TASK ITEM
Print the data exactly as it appears, keeping every word.
*** Opening MATERIAL PROVIDED ***
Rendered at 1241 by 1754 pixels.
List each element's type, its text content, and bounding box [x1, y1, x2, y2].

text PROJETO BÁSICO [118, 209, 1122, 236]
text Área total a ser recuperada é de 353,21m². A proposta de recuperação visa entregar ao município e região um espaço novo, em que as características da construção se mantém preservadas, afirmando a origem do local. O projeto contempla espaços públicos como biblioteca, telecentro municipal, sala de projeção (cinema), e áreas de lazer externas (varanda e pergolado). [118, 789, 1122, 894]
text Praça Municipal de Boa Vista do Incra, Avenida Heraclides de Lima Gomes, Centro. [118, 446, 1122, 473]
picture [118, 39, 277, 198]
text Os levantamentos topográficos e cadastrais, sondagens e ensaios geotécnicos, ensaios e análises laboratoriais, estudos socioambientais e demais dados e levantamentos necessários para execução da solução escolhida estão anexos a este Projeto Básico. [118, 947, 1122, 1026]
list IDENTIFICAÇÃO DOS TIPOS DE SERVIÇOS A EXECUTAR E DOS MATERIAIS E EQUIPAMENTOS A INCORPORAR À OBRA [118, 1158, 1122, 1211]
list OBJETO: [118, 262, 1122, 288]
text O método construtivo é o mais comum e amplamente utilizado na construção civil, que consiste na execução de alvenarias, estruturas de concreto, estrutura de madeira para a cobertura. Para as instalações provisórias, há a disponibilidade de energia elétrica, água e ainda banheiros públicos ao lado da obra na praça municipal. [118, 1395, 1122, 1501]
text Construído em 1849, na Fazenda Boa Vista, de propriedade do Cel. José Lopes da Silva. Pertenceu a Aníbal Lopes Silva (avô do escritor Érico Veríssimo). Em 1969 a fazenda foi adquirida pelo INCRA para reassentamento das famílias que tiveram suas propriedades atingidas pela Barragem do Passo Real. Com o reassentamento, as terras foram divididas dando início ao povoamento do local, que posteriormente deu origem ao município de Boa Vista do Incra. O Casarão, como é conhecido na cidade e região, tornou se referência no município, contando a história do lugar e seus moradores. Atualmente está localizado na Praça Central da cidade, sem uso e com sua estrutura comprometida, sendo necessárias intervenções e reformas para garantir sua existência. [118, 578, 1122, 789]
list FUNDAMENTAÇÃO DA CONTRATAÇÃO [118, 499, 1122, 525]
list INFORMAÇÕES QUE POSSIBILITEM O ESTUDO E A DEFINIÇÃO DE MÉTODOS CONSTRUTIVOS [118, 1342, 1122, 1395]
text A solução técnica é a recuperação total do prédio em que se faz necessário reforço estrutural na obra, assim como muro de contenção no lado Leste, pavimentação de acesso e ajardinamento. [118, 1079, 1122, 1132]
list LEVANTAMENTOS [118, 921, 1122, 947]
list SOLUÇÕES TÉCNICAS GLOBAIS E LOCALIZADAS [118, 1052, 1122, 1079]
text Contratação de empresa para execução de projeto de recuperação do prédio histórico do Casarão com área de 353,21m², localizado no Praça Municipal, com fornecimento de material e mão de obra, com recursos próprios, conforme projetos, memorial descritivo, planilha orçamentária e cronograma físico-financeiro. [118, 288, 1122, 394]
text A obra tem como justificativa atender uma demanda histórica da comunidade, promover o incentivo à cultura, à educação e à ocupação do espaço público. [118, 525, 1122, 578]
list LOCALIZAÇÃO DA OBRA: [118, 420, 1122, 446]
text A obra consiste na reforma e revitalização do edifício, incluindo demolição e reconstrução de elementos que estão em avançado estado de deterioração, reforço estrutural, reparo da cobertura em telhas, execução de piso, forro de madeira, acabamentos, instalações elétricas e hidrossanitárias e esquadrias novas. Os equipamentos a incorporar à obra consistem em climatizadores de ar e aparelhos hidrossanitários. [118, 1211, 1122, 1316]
*** Closing MATERIAL PROVIDED ***
ANSWER SPACE
Rendered at 1241 by 1754 pixels.
List each element's type, its text content, and bounding box [x1, y1, x2, y2].

text PROJETO BÁSICO [118, 209, 1122, 236]
text Área total a ser recuperada é de 353,21m². A proposta de recuperação visa entregar ao município e região um espaço novo, em que as características da construção se mantém preservadas, afirmando a origem do local. O projeto contempla espaços públicos como biblioteca, telecentro municipal, sala de projeção (cinema), e áreas de lazer externas (varanda e pergolado). [118, 789, 1122, 894]
text Praça Municipal de Boa Vista do Incra, Avenida Heraclides de Lima Gomes, Centro. [118, 446, 1122, 473]
picture [118, 39, 277, 198]
text Os levantamentos topográficos e cadastrais, sondagens e ensaios geotécnicos, ensaios e análises laboratoriais, estudos socioambientais e demais dados e levantamentos necessários para execução da solução escolhida estão anexos a este Projeto Básico. [118, 947, 1122, 1026]
list IDENTIFICAÇÃO DOS TIPOS DE SERVIÇOS A EXECUTAR E DOS MATERIAIS E EQUIPAMENTOS A INCORPORAR À OBRA [118, 1158, 1122, 1211]
list OBJETO: [118, 262, 1122, 288]
text O método construtivo é o mais comum e amplamente utilizado na construção civil, que consiste na execução de alvenarias, estruturas de concreto, estrutura de madeira para a cobertura. Para as instalações provisórias, há a disponibilidade de energia elétrica, água e ainda banheiros públicos ao lado da obra na praça municipal. [118, 1395, 1122, 1501]
text Construído em 1849, na Fazenda Boa Vista, de propriedade do Cel. José Lopes da Silva. Pertenceu a Aníbal Lopes Silva (avô do escritor Érico Veríssimo). Em 1969 a fazenda foi adquirida pelo INCRA para reassentamento das famílias que tiveram suas propriedades atingidas pela Barragem do Passo Real. Com o reassentamento, as terras foram divididas dando início ao povoamento do local, que posteriormente deu origem ao município de Boa Vista do Incra. O Casarão, como é conhecido na cidade e região, tornou se referência no município, contando a história do lugar e seus moradores. Atualmente está localizado na Praça Central da cidade, sem uso e com sua estrutura comprometida, sendo necessárias intervenções e reformas para garantir sua existência. [118, 578, 1122, 789]
list FUNDAMENTAÇÃO DA CONTRATAÇÃO [118, 499, 1122, 525]
list INFORMAÇÕES QUE POSSIBILITEM O ESTUDO E A DEFINIÇÃO DE MÉTODOS CONSTRUTIVOS [118, 1342, 1122, 1395]
text A solução técnica é a recuperação total do prédio em que se faz necessário reforço estrutural na obra, assim como muro de contenção no lado Leste, pavimentação de acesso e ajardinamento. [118, 1079, 1122, 1132]
list LEVANTAMENTOS [118, 921, 1122, 947]
list SOLUÇÕES TÉCNICAS GLOBAIS E LOCALIZADAS [118, 1052, 1122, 1079]
text Contratação de empresa para execução de projeto de recuperação do prédio histórico do Casarão com área de 353,21m², localizado no Praça Municipal, com fornecimento de material e mão de obra, com recursos próprios, conforme projetos, memorial descritivo, planilha orçamentária e cronograma físico-financeiro. [118, 288, 1122, 394]
text A obra tem como justificativa atender uma demanda histórica da comunidade, promover o incentivo à cultura, à educação e à ocupação do espaço público. [118, 525, 1122, 578]
list LOCALIZAÇÃO DA OBRA: [118, 420, 1122, 446]
text A obra consiste na reforma e revitalização do edifício, incluindo demolição e reconstrução de elementos que estão em avançado estado de deterioração, reforço estrutural, reparo da cobertura em telhas, execução de piso, forro de madeira, acabamentos, instalações elétricas e hidrossanitárias e esquadrias novas. Os equipamentos a incorporar à obra consistem em climatizadores de ar e aparelhos hidrossanitários. [118, 1211, 1122, 1316]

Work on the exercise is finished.